I think I’ve said already that I feel myself that I’m an archaeologist manque – certainly I’m terribly keen on picking things up off the ground, particularly interested in pottery, and the next poem is about picking up a piece of pottery, but it’s also I think about the past and ones fascination with the past and the strange continuities of things. It’s called ‘Sigma’, as in the Greek letter of the alphabet.

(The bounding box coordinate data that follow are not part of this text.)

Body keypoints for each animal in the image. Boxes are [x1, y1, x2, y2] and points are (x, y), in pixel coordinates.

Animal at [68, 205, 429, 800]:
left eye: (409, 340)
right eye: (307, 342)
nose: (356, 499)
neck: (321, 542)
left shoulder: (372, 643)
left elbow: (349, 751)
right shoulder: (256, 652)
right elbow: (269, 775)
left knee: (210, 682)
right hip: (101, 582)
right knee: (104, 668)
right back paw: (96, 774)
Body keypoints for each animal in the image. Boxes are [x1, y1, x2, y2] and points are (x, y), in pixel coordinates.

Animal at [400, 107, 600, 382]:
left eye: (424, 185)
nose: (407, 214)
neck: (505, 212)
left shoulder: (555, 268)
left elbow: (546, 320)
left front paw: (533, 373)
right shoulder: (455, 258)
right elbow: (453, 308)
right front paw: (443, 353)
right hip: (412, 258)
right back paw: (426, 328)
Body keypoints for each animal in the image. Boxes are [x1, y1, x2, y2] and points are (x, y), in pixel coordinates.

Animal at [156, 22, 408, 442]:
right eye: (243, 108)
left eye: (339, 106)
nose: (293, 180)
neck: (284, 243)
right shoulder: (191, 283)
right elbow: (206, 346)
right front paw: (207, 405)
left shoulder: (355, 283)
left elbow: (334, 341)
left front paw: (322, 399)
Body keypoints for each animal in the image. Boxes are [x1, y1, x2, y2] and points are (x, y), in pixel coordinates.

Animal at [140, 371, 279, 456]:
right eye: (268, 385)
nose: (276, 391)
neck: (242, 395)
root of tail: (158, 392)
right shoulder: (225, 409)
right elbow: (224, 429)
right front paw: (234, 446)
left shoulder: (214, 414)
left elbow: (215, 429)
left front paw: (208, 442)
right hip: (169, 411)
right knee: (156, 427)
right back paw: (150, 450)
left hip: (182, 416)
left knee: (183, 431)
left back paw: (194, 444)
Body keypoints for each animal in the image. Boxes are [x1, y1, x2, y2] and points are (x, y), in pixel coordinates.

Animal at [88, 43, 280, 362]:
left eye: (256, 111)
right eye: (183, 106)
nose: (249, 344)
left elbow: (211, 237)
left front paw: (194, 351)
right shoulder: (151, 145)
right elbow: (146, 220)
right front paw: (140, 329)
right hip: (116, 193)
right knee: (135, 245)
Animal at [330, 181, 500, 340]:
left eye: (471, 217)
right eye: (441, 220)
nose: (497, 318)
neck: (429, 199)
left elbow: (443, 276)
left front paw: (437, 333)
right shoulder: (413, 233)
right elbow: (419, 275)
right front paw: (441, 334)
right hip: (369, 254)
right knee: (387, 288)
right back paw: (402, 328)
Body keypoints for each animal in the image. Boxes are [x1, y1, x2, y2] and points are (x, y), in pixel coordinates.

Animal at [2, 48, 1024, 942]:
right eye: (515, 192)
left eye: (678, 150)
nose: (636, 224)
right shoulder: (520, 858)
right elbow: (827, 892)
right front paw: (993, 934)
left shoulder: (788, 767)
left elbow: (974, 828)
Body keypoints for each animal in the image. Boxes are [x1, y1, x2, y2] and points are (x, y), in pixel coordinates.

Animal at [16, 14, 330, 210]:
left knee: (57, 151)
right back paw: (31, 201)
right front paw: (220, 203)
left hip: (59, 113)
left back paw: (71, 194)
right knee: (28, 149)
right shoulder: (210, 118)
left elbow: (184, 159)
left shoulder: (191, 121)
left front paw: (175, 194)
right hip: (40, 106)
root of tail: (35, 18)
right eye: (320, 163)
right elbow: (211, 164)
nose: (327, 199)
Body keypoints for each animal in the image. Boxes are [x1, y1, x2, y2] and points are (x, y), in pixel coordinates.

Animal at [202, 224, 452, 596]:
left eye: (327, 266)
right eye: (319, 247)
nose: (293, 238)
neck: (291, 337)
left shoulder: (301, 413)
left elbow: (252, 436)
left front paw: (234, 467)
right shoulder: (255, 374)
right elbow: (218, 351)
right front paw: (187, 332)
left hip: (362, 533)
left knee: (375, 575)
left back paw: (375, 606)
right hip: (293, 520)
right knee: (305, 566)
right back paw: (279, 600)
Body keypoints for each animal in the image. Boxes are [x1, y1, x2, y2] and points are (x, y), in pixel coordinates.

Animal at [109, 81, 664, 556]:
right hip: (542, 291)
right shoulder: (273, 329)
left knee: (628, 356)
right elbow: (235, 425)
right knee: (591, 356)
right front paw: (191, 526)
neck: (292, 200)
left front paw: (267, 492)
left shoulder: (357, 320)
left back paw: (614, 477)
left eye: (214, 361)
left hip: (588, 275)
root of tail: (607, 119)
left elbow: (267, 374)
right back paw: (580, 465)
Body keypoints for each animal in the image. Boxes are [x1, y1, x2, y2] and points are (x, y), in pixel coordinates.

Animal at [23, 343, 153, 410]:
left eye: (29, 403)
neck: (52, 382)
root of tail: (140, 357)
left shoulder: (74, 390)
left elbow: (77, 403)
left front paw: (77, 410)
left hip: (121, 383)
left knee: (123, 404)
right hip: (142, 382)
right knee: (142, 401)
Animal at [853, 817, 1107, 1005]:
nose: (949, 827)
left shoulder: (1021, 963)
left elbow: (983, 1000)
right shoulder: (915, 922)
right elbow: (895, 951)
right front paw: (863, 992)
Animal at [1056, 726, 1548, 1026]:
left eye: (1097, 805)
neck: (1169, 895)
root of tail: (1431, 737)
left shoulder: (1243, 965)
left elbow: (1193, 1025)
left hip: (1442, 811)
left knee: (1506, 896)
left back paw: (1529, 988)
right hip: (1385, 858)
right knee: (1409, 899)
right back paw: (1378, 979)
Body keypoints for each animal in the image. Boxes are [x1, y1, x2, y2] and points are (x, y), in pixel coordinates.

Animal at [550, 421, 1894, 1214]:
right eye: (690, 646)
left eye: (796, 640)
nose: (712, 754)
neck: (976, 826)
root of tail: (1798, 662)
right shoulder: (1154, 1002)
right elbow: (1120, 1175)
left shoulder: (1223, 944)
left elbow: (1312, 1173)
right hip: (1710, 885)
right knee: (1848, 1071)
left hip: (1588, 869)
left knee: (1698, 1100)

By the way, I pronounce the word S H E R D S “sherds”; some people say “shards”, but you can distinguish your real archaeologist from your amateur person because a real archaeologist talks about sherds, not shards.
Sigma
Unable to get on with anything,
Throwing out papers, fiddling with piled mess,
I pull a box of sherds out, stacked up here
Among the whole accumulation, less
Because I want to but because it’s there -
A scattering of pottery I picked up
Among the Libyan middens I knew once,
And rake it over, chucking out here a cup-
Handle, broken, and a flaking rim:
And, in among it all, there’s suddenly
This scrap that carries a graffito – Σ
A sigma, a scratched ess; and try to tell
Where it once fitted – as beginning or end,
As some abbreviated syllable,
Or sign of ownership, or just a scribble
Made on a day in 450BC
By someone else who messed about like this,
Unable to get on with anything,
But made his mark for someone else to see.